On a busy street in the city of Hamadan about 200 miles west of Tehran, behind a high gray fence, is a heavy stone-slab door leading to a 14th century tomb tower. Traditionally, this is considered to be the burial site of Esther and Mordecai. Marked by a pair of large stones like the types that sealed off graves in ancient Israel, the tombs are much older than the tower.
After I rang the bell, 80-year-old Rabbi Rajad appeared, handed me a kippah and opened the heavy door into the tomb. For some 2,000 years this tomb has been a spiritual focal point for the Jews of Iran, their most important Jewish pilgrimage site. Some of the Hebrew inscriptions have been repainted so often — by people who likely didn’t understand them — that they now appear as Hebrew-looking gibberish.
During a visit to Iran in 2014 and on a return in December 2016, I met descendants of this rich, 2,500 year-old Persian Jewish heritage. With estimates ranging from 10,000 to 20,000 Jews, Iran has the largest Jewish population of any Muslim country with the possible exception of Turkey.
The communities in Tehran and Shiraz are both centered around their k’neisah, or synagogue, a gathering place for their communities and where children often come for breakfast and Jewish studies before heading to school.
Surprised to learn that I was Reform and Ashkenazi, the Iranian Jews I met with understood “Reform” not as a movement but rather as a way to describe all non-Orthodox observance. Reflecting their curiosity and ignorance of the subject, I was asked: “Why do so many Reform Jews marry non-Jews?” “Do Reform Jews light Hanukkah candles?” “Is it true that Reform Jews put tefillin on dogs?”
Each evening at 6:30 p.m. except on Shabbat, many Jews are able to get news from Israel on Israel’s Farsi-language radio station.
In Tehran, at the well-maintained Yusef Abad synagogue, Saturday services were so crowded and had so many boys chanting from the Torah that the Torah readings were occurring on two separate bimahs. When each boy finished his chanting, ululating and the tossing of candies came from the proud mothers in the women’s section.
The Saturday I was there happened to be Muhammad’s birthday, a national Iranian holiday, so all the children had a school holiday. This enabled them to come to services when they normally would only attend in such large numbers on Friday night.
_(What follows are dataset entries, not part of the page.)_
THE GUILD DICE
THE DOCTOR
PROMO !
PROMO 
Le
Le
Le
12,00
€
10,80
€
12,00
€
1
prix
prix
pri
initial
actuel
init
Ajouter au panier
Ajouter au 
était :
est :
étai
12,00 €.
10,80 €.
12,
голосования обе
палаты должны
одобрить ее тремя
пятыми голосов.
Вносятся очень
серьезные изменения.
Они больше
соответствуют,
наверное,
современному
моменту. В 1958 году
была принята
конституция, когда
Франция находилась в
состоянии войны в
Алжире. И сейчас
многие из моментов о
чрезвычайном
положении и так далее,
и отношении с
In Shiraz, at the Rabizadeh synagogue, Friday night services were filled with young and old, some looking in from the courtyard. One of the most enduring memories I have is of the chanting of “Lecha Dodi,” led by the children and chanted loudly by all. There was a spot in each verse where the children’s voices, raised in unison, seemed to shake the walls.
Walking home with the same family I had met two years earlier, I arrived to the aromas from the prepared food in the small kitchen and from pots on the living room steam heater. After welcoming Shabbat with “Shalom Aleichem” and Kiddush, we ate a meal of fruit, nuts, fresh greens, grilled trout and flatbread, all eaten by hand. We drank homemade raisin-based vodka and wine; we danced, sang and drummed on kitchen pots.
A few times during my visit, I was asked about Donald Trump.
On Saturday morning, I was given an aliyah and, following the Torah chanting and my blessing, the four other men on the bimah started chatting. They spoke in Farsi, but I was able to pick out one word: Trump. I looked at the speaker, turned away and made a motion of being sick to my stomach.
I shared the first and second nights of Hanukkah with my “family.” I found it interesting that, while oil is lit and prayers recited each night, in both the synagogue and in the homes, my experience did not include special foods, nor was oil lighting necessarily a time for all family to gather around. In the synagogue, the menorah was lit in a corner as a brief break during the evening service.
I’m regularly in touch with my friends in Shiraz on WhatsApp and hope to be able to visit again.